■ STORED DATA ■
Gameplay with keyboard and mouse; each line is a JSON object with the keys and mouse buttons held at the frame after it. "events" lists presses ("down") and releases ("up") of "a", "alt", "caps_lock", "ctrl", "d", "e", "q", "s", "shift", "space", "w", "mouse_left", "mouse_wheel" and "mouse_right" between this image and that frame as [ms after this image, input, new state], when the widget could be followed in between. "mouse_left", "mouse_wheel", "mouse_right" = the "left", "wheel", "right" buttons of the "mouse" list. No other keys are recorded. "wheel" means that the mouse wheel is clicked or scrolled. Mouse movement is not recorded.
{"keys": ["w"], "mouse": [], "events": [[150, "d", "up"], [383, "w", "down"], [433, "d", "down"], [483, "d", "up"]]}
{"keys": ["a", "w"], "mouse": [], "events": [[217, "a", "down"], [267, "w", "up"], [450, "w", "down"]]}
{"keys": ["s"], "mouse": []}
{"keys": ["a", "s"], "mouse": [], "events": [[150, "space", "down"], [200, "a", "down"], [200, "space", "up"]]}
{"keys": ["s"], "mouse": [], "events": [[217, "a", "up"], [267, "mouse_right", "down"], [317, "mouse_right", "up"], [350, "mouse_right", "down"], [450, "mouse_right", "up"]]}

■ DESCRIPTION OF THE TASK ■
Nothing may be omitted; retype every record exactly.

■ RESPONSE TO THE TASK ■
Gameplay with keyboard and mouse; each line is a JSON object with the keys and mouse buttons held at the frame after it. "events" lists presses ("down") and releases ("up") of "a", "alt", "caps_lock", "ctrl", "d", "e", "q", "s", "shift", "space", "w", "mouse_left", "mouse_wheel" and "mouse_right" between this image and that frame as [ms after this image, input, new state], when the widget could be followed in between. "mouse_left", "mouse_wheel", "mouse_right" = the "left", "wheel", "right" buttons of the "mouse" list. No other keys are recorded. "wheel" means that the mouse wheel is clicked or scrolled. Mouse movement is not recorded.
{"keys": ["w"], "mouse": [], "events": [[150, "d", "up"], [383, "w", "down"], [433, "d", "down"], [483, "d", "up"]]}
{"keys": ["a", "w"], "mouse": [], "events": [[217, "a", "down"], [267, "w", "up"], [450, "w", "down"]]}
{"keys": ["s"], "mouse": []}
{"keys": ["a", "s"], "mouse": [], "events": [[150, "space", "down"], [200, "a", "down"], [200, "space", "up"]]}
{"keys": ["s"], "mouse": [], "events": [[217, "a", "up"], [267, "mouse_right", "down"], [317, "mouse_right", "up"], [350, "mouse_right", "down"], [450, "mouse_right", "up"]]}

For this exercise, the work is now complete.